Developing Emotional Awareness

Emotional Awareness is like a muscle, the more you practice using it, the stronger it gets!

Teen Healthy Mind – Exploring Emotions – Developing Awareness

How to Develop Emotional Awareness

Written by Violaine Guéritault, Ph.D.

Emotional Awareness is a skill that you can also choose to develop, shape, cultivate, and expand purposely. When you do so, you quickly find out that emotional awareness allows you to learn how to relate to your emotions in a more constructive manner. It helps you become fully aware of what your needs are, what you want or do not want, and of the powerful impact your emotions can have on your body. Some examples include when your emotions cause your heart to race, or your head to hurt, or your shoulders and your back to tense up and become painful.

Most importantly, emotional awareness helps you to not fall into the trap of judging yourself harshly, as you may do sometimes, when you feel negative emotions like anger, shame, or guilt. Such negative emotions are so unpleasant that we all tend to want to avoid them, hoping that if we ignore them they will somehow go away. But this strategy usually results in the exact opposite because negative emotions are like toddlers – the more you ignore them when they want your attention, the more they ask for it.

Instead of giving yourself a hard time and thinking you shouldn’t feel a certain way, it’s better to notice and acknowledge how you feel. Facing and addressing your negative emotions will give you the power and the insight you need to not only understand why you feel a certain way, but also to move past your difficult feelings while allowing them to dissipate and thus lose their power over you.

As you can see for yourself, emotional awareness is an incredible life skill, and the good news is that anyone can develop and benefit from it, including you. It does for sure take practice, but the results are very much worth the effort. Emotional Awareness is like a muscle, the more you practice using it, the stronger it gets.

7 Ways to Develop Emotional Awareness

#1 – Practice Mindfulness

The starting point is undoubtedly the practice of Mindfulness. Mindfulness will help you develop a wide range of skills, including one of the greatest importance: awareness. Awareness is the key because it will allow you to become aware of your own emotions. And the moment you become aware of them you can learn to relate to them in a more positive and constructive manner.

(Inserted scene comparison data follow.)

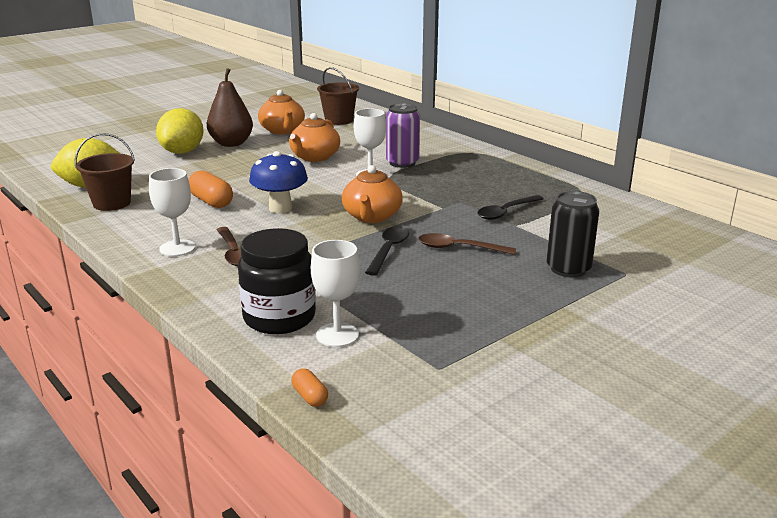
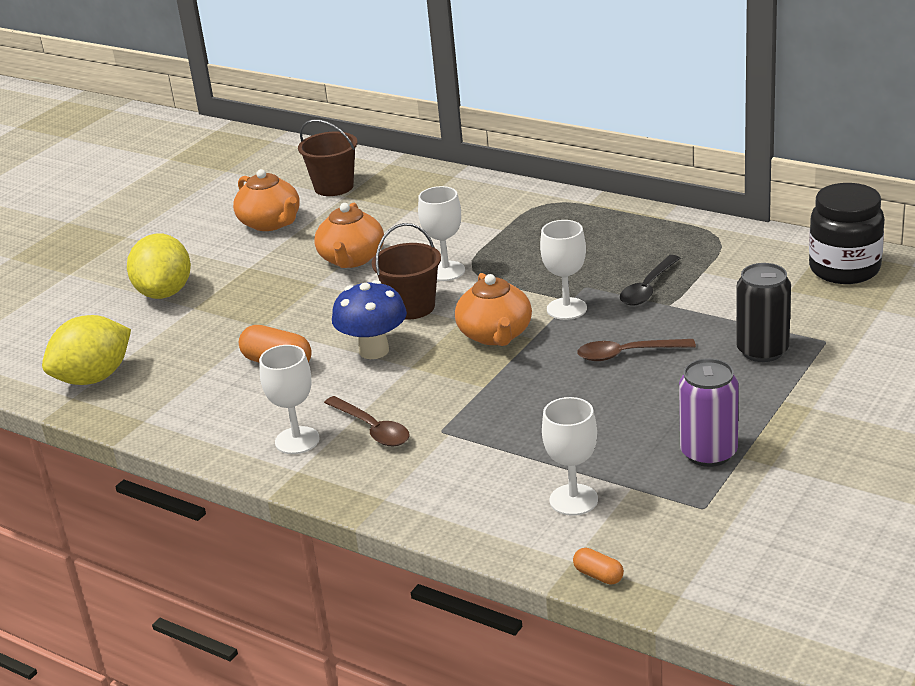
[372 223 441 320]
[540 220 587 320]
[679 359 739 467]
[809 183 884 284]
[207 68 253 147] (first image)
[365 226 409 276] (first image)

#2 –Tune in to how you feel

Practice checking in with yourself and tuning in to how you feel in various situations throughout your day. Do you feel excited or hopeful about a new project, or do you feel sad and frustrated over a disagreement with a friend? Learn to tune in to the emotions you experience in your day. This will strengthen your ability to be aware of what goes on inside and outside of you.

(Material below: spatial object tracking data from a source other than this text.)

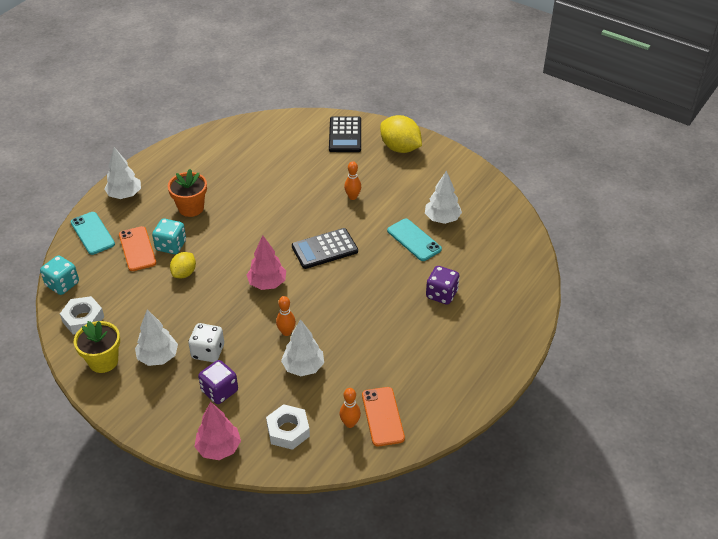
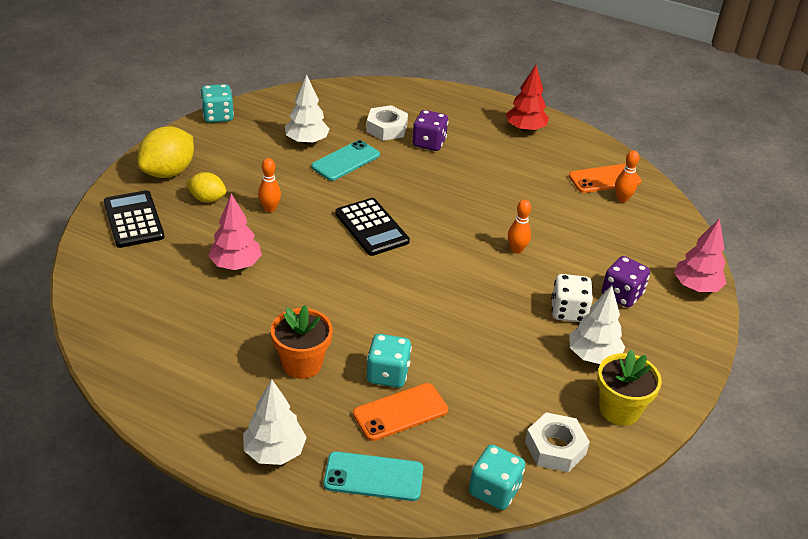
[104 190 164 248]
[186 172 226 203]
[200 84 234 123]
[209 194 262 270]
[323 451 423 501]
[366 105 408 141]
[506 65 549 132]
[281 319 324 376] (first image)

#3 – Make noticing your emotions a habit

Once you’ve become aware of an emotion, try to make noticing it a regular habit. It’s important that you learn that it’s all about noticing and observing your emotions, not judging them.Mindfulness will help you practice being a mere observer, capable of withholding judgment and interpretations such as “this is good” or “this is bad.” Then practice naming that emotion. Finally, notice that each emotion passes and makes room for the next experience. This will teach you to go with the flow of things and to appreciate the inner peace that comes with this form of acceptance.

#4 – Share your feelings

Share your feelings with the people you trust and care most about and who are closest to you. This will help you learn to put your feelings into words. The ability to express your emotions verbally is a very important skill that will allow you to always find the support you need, when you need it the most.

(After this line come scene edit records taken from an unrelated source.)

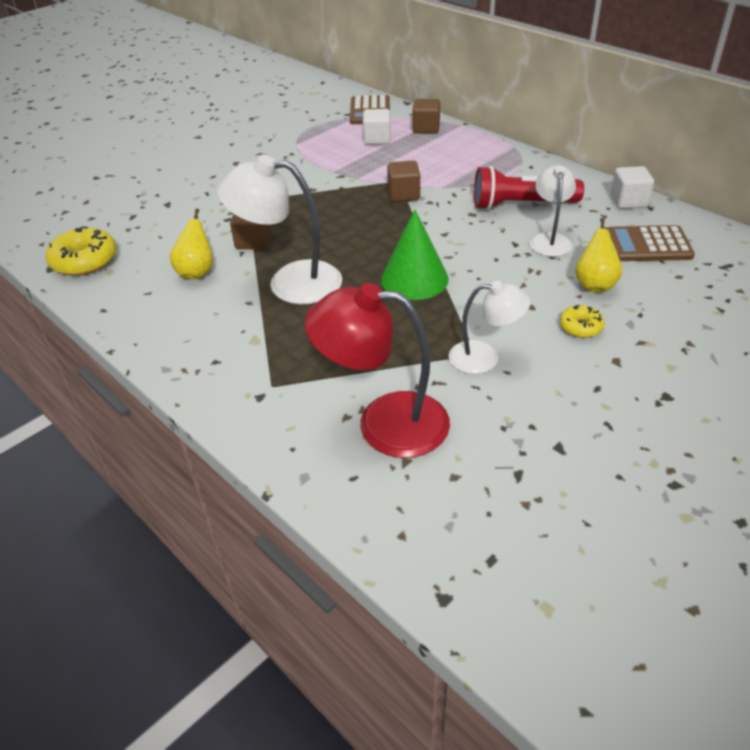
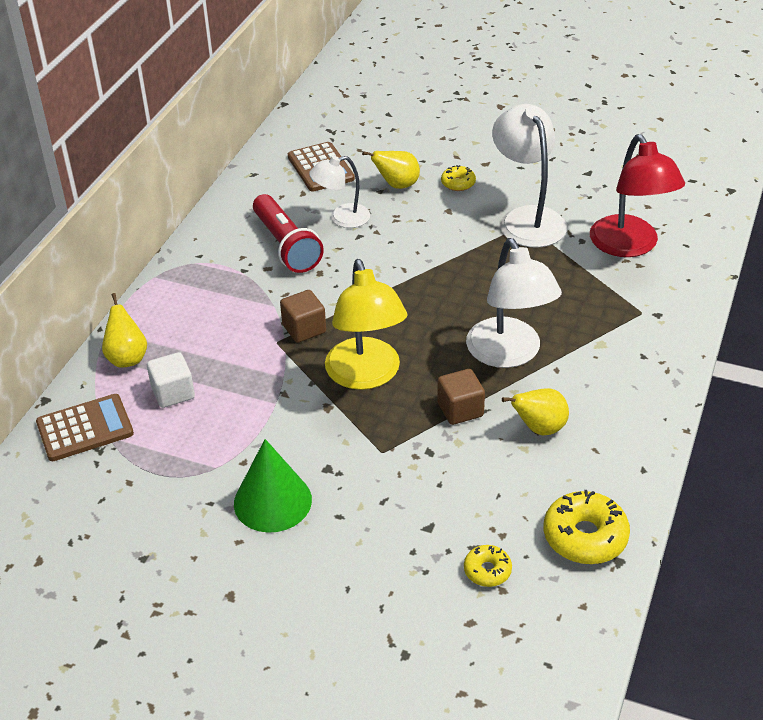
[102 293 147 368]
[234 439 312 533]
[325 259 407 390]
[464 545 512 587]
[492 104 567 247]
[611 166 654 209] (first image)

#5 – Be a careful observer

Practice noticing emotions in others and how their emotions make you feel. This will train you to become a more careful observer and will develop your empathy which is a beautiful and very valuable skill.

#6 – Be kind to yourself

Be kind to yourself and take good care of yourself by finding an activity that helps you feel better in the moment: talk to a good friend you know will support you, go for a run or a walk in nature if possible, create something, lie down with your eyes closed and listen to soothing and calming music, or watch an uplifting movie. This list is not exhaustive. Find your own calming and appeasing activity that will remind you how important it is to be kind to yourself.

#7 – Breathe, relax, and most importantly, learn to meditate

If despite all your efforts, you get to a point when you feel totally overwhelmed by your emotions, then it is time for you to reach out for help. You can talk to a trusted adult, parent, or family member and ask them for support. You can also choose to talk to your guidance counselor, your school psychologist, a social worker or find a therapist who will listen to you, understand you, support you and help you through this difficult time. Never hesitate to ask for help. Always remember that reaching out for help is the greatest gift of self-compassion you can give yourself, a gift that you fully deserve.